Stored dataset items
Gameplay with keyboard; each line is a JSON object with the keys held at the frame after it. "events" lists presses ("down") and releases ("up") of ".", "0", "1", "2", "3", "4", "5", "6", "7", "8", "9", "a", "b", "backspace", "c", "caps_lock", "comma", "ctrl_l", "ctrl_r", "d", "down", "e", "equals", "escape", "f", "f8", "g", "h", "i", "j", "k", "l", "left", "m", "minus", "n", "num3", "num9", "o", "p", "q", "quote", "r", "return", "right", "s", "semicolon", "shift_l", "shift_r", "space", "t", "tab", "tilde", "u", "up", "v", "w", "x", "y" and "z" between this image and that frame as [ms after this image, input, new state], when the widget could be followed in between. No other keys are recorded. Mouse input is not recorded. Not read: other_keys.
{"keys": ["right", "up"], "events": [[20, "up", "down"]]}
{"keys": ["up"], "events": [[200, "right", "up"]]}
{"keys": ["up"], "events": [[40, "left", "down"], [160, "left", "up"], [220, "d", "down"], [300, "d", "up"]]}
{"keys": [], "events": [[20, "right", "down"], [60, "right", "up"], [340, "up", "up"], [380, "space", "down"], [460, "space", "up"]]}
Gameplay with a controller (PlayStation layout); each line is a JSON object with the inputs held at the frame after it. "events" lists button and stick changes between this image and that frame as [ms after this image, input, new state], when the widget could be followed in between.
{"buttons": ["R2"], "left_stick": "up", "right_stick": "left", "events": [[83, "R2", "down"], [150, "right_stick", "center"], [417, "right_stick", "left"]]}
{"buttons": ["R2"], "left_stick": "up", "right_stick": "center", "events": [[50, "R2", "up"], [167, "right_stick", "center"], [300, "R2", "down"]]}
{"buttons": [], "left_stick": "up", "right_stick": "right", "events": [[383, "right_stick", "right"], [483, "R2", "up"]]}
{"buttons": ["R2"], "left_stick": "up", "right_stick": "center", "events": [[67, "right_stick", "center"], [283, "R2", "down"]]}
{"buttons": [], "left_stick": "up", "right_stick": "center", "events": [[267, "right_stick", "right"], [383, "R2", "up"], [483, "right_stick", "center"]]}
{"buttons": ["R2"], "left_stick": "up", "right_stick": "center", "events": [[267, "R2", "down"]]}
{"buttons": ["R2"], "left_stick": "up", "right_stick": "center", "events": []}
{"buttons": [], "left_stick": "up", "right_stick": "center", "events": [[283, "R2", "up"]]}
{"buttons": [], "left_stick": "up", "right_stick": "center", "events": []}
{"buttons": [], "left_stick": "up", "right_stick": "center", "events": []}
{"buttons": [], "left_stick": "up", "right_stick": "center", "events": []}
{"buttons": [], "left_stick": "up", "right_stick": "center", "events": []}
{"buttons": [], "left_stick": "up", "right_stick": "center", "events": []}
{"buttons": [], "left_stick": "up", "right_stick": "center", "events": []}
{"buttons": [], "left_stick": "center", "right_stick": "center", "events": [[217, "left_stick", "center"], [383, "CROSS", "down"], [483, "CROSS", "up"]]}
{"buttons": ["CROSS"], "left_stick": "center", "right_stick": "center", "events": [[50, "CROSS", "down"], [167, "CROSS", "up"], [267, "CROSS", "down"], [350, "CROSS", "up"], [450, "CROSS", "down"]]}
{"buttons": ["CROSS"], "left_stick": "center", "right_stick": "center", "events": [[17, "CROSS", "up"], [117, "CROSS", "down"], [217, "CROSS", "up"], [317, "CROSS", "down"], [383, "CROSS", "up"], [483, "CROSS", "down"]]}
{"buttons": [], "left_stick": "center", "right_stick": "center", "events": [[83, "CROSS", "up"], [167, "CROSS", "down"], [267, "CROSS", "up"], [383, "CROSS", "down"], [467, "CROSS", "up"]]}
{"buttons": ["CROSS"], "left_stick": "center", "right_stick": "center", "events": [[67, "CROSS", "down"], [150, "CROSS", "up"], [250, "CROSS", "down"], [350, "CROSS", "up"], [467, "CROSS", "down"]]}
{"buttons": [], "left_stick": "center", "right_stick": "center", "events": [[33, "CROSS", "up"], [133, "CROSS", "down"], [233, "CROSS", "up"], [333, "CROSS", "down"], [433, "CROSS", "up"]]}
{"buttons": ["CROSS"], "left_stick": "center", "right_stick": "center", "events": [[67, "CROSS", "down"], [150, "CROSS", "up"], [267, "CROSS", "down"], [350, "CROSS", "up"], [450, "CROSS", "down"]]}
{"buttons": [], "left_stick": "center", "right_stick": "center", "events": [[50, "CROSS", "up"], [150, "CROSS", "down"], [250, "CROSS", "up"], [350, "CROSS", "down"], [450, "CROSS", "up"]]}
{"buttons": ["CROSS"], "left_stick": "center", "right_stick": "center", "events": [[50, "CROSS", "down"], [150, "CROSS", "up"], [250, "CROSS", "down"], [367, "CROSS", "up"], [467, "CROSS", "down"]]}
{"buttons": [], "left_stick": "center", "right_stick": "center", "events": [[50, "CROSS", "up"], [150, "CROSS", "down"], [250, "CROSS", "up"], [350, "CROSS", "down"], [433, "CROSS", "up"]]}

(PROBLEM TO WORK ON) All of the entries above are to be written out again exactly.

(SOLUTION TO THE PROBLEM)
Gameplay with keyboard; each line is a JSON object with the keys held at the frame after it. "events" lists presses ("down") and releases ("up") of ".", "0", "1", "2", "3", "4", "5", "6", "7", "8", "9", "a", "b", "backspace", "c", "caps_lock", "comma", "ctrl_l", "ctrl_r", "d", "down", "e", "equals", "escape", "f", "f8", "g", "h", "i", "j", "k", "l", "left", "m", "minus", "n", "num3", "num9", "o", "p", "q", "quote", "r", "return", "right", "s", "semicolon", "shift_l", "shift_r", "space", "t", "tab", "tilde", "u", "up", "v", "w", "x", "y" and "z" between this image and that frame as [ms after this image, input, new state], when the widget could be followed in between. No other keys are recorded. Mouse input is not recorded. Not read: other_keys.
{"keys": ["right", "up"], "events": [[20, "up", "down"]]}
{"keys": ["up"], "events": [[200, "right", "up"]]}
{"keys": ["up"], "events": [[40, "left", "down"], [160, "left", "up"], [220, "d", "down"], [300, "d", "up"]]}
{"keys": [], "events": [[20, "right", "down"], [60, "right", "up"], [340, "up", "up"], [380, "space", "down"], [460, "space", "up"]]}
Gameplay with a controller (PlayStation layout); each line is a JSON object with the inputs held at the frame after it. "events" lists button and stick changes between this image and that frame as [ms after this image, input, new state], when the widget could be followed in between.
{"buttons": ["R2"], "left_stick": "up", "right_stick": "left", "events": [[83, "R2", "down"], [150, "right_stick", "center"], [417, "right_stick", "left"]]}
{"buttons": ["R2"], "left_stick": "up", "right_stick": "center", "events": [[50, "R2", "up"], [167, "right_stick", "center"], [300, "R2", "down"]]}
{"buttons": [], "left_stick": "up", "right_stick": "right", "events": [[383, "right_stick", "right"], [483, "R2", "up"]]}
{"buttons": ["R2"], "left_stick": "up", "right_stick": "center", "events": [[67, "right_stick", "center"], [283, "R2", "down"]]}
{"buttons": [], "left_stick": "up", "right_stick": "center", "events": [[267, "right_stick", "right"], [383, "R2", "up"], [483, "right_stick", "center"]]}
{"buttons": ["R2"], "left_stick": "up", "right_stick": "center", "events": [[267, "R2", "down"]]}
{"buttons": ["R2"], "left_stick": "up", "right_stick": "center", "events": []}
{"buttons": [], "left_stick": "up", "right_stick": "center", "events": [[283, "R2", "up"]]}
{"buttons": [], "left_stick": "up", "right_stick": "center", "events": []}
{"buttons": [], "left_stick": "up", "right_stick": "center", "events": []}
{"buttons": [], "left_stick": "up", "right_stick": "center", "events": []}
{"buttons": [], "left_stick": "up", "right_stick": "center", "events": []}
{"buttons": [], "left_stick": "up", "right_stick": "center", "events": []}
{"buttons": [], "left_stick": "up", "right_stick": "center", "events": []}
{"buttons": [], "left_stick": "center", "right_stick": "center", "events": [[217, "left_stick", "center"], [383, "CROSS", "down"], [483, "CROSS", "up"]]}
{"buttons": ["CROSS"], "left_stick": "center", "right_stick": "center", "events": [[50, "CROSS", "down"], [167, "CROSS", "up"], [267, "CROSS", "down"], [350, "CROSS", "up"], [450, "CROSS", "down"]]}
{"buttons": ["CROSS"], "left_stick": "center", "right_stick": "center", "events": [[17, "CROSS", "up"], [117, "CROSS", "down"], [217, "CROSS", "up"], [317, "CROSS", "down"], [383, "CROSS", "up"], [483, "CROSS", "down"]]}
{"buttons": [], "left_stick": "center", "right_stick": "center", "events": [[83, "CROSS", "up"], [167, "CROSS", "down"], [267, "CROSS", "up"], [383, "CROSS", "down"], [467, "CROSS", "up"]]}
{"buttons": ["CROSS"], "left_stick": "center", "right_stick": "center", "events": [[67, "CROSS", "down"], [150, "CROSS", "up"], [250, "CROSS", "down"], [350, "CROSS", "up"], [467, "CROSS", "down"]]}
{"buttons": [], "left_stick": "center", "right_stick": "center", "events": [[33, "CROSS", "up"], [133, "CROSS", "down"], [233, "CROSS", "up"], [333, "CROSS", "down"], [433, "CROSS", "up"]]}
{"buttons": ["CROSS"], "left_stick": "center", "right_stick": "center", "events": [[67, "CROSS", "down"], [150, "CROSS", "up"], [267, "CROSS", "down"], [350, "CROSS", "up"], [450, "CROSS", "down"]]}
{"buttons": [], "left_stick": "center", "right_stick": "center", "events": [[50, "CROSS", "up"], [150, "CROSS", "down"], [250, "CROSS", "up"], [350, "CROSS", "down"], [450, "CROSS", "up"]]}
{"buttons": ["CROSS"], "left_stick": "center", "right_stick": "center", "events": [[50, "CROSS", "down"], [150, "CROSS", "up"], [250, "CROSS", "down"], [367, "CROSS", "up"], [467, "CROSS", "down"]]}
{"buttons": [], "left_stick": "center", "right_stick": "center", "events": [[50, "CROSS", "up"], [150, "CROSS", "down"], [250, "CROSS", "up"], [350, "CROSS", "down"], [433, "CROSS", "up"]]}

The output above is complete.